Task to carry out:
Copy every line of the records below word for word, omitting the pictures.

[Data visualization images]
________________________

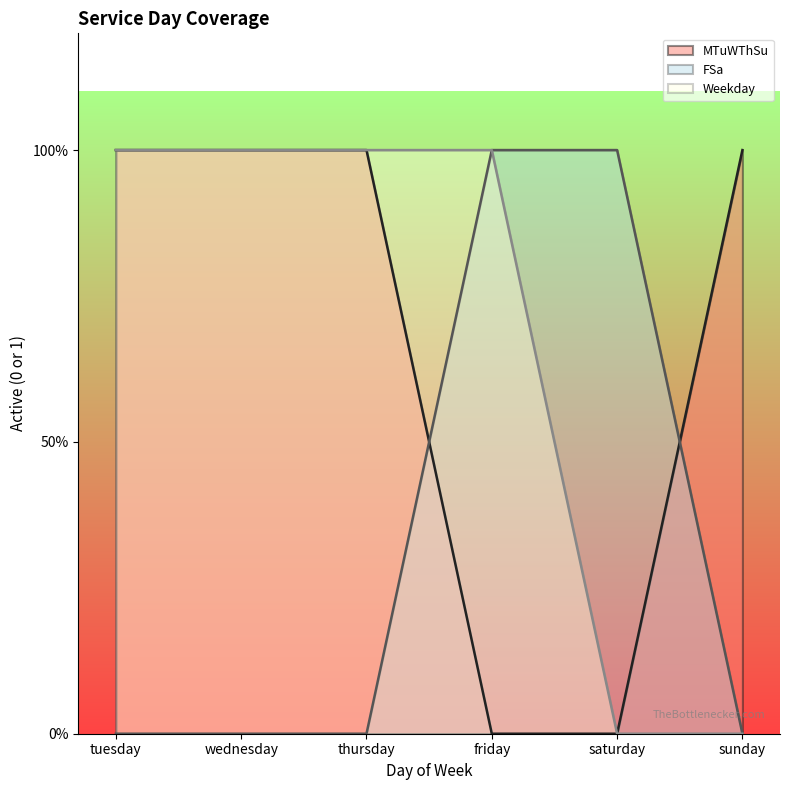

At which category is the sum across all series the highest?

tuesday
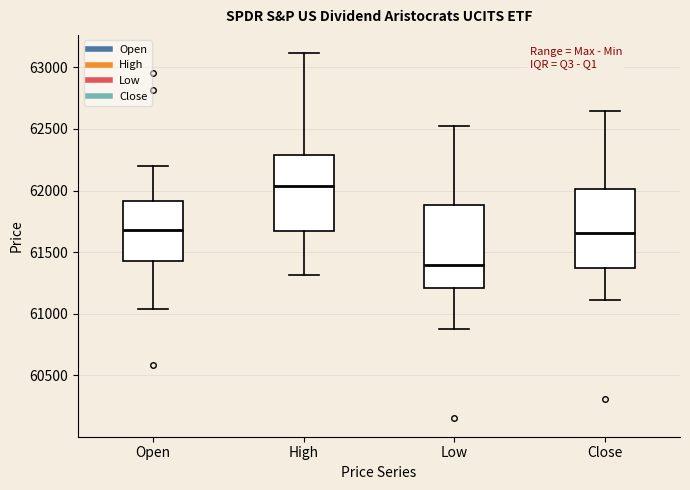

Reading left to right, transcribe this box plot: for each box, give where its median line is, the range the box spans, and where its two whiskers end, as read against the y-axis. The values are not printed on the chart, so give them approximately, as read against the axis.

Open: median 61700, box 61400 to 61900, whiskers 61050 to 62200
High: median 62050, box 61650 to 62300, whiskers 61300 to 63100
Low: median 61400, box 61200 to 61900, whiskers 60900 to 62550
Close: median 61650, box 61350 to 62000, whiskers 61100 to 62650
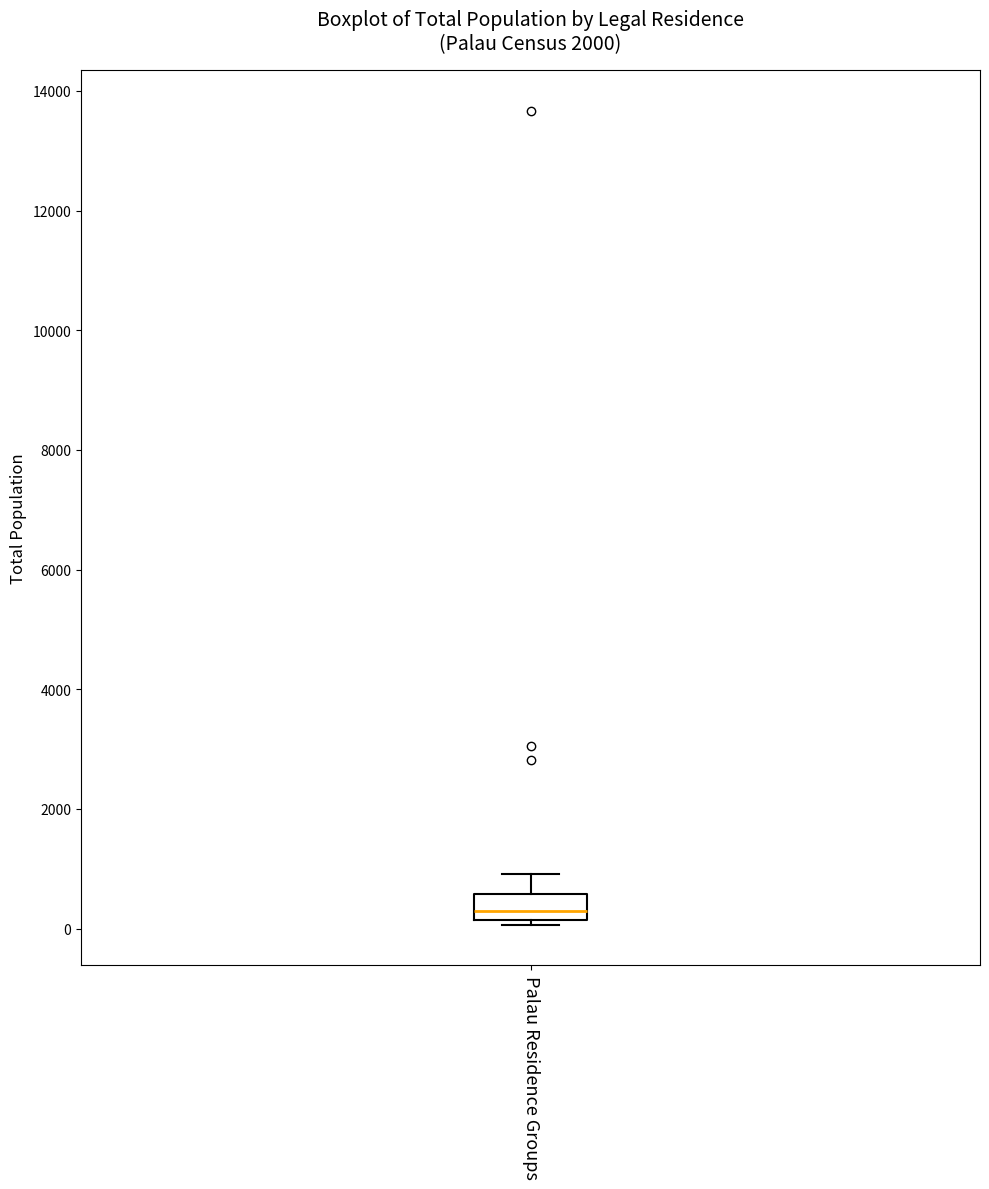

Read this box plot against the y-axis: the position of the median line, the range covered by the box, and the ends of both whiskers. The values are not printed on the chart, so give them approximately, as read against the axis.

median 200 (just above the box's lower edge), box 200 to 600, whiskers 0 to 1000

________________________

Result:
At which category is the sum across all series the highest?

tuesday

Reading left to right, transcribe this box plot: for each box, give where its median line is, the range the box spans, and where its two whiskers end, as read against the y-axis. The values are not printed on the chart, so give them approximately, as read against the axis.

Open: median 61700, box 61400 to 61900, whiskers 61050 to 62200
High: median 62050, box 61650 to 62300, whiskers 61300 to 63100
Low: median 61400, box 61200 to 61900, whiskers 60900 to 62550
Close: median 61650, box 61350 to 62000, whiskers 61100 to 62650

Read this box plot against the y-axis: the position of the median line, the range covered by the box, and the ends of both whiskers. The values are not printed on the chart, so give them approximately, as read against the axis.

median 200 (just above the box's lower edge), box 200 to 600, whiskers 0 to 1000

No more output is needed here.